(Source records)
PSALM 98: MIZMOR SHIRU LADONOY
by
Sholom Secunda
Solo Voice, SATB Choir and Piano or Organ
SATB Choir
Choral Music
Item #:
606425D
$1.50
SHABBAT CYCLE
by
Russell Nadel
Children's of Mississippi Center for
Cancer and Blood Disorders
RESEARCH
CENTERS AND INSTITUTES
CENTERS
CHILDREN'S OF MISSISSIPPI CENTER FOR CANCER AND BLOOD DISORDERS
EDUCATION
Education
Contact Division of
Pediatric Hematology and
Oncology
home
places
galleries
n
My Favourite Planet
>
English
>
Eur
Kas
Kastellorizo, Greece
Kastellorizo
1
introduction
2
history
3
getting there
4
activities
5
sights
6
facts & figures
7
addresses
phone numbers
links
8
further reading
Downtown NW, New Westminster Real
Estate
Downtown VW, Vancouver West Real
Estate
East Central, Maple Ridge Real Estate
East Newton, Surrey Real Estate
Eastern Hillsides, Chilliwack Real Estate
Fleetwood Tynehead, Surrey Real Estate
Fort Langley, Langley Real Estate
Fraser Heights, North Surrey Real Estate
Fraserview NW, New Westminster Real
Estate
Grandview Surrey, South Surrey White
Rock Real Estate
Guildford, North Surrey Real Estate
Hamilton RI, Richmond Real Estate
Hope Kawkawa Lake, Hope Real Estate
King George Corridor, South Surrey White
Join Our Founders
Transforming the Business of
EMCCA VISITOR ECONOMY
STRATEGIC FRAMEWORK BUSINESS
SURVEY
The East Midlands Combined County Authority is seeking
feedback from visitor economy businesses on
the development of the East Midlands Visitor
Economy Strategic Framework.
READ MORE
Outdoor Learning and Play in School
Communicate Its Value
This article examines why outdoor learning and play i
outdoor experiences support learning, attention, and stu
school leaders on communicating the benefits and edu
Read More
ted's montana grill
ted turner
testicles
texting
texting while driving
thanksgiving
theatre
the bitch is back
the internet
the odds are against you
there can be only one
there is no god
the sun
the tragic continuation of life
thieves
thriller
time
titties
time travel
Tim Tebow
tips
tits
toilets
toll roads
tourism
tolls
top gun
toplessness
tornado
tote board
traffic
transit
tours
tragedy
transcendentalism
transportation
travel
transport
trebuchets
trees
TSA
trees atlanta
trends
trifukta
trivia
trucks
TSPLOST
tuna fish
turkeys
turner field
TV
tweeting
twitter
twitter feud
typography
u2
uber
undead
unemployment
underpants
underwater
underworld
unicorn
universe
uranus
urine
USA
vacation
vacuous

→ Exercise requirements
Return the source records unchanged, from the first line up to and including the line containing "Fraser Heights, North Surrey Real Estate".

→ Expected answer
PSALM 98: MIZMOR SHIRU LADONOY
by
Sholom Secunda
Solo Voice, SATB Choir and Piano or Organ
SATB Choir
Choral Music
Item #:
606425D
$1.50
SHABBAT CYCLE
by
Russell Nadel
Children's of Mississippi Center for
Cancer and Blood Disorders
RESEARCH
CENTERS AND INSTITUTES
CENTERS
CHILDREN'S OF MISSISSIPPI CENTER FOR CANCER AND BLOOD DISORDERS
EDUCATION
Education
Contact Division of
Pediatric Hematology and
Oncology
home
places
galleries
n
My Favourite Planet
>
English
>
Eur
Kas
Kastellorizo, Greece
Kastellorizo
1
introduction
2
history
3
getting there
4
activities
5
sights
6
facts & figures
7
addresses
phone numbers
links
8
further reading
Downtown NW, New Westminster Real
Estate
Downtown VW, Vancouver West Real
Estate
East Central, Maple Ridge Real Estate
East Newton, Surrey Real Estate
Eastern Hillsides, Chilliwack Real Estate
Fleetwood Tynehead, Surrey Real Estate
Fort Langley, Langley Real Estate
Fraser Heights, North Surrey Real Estate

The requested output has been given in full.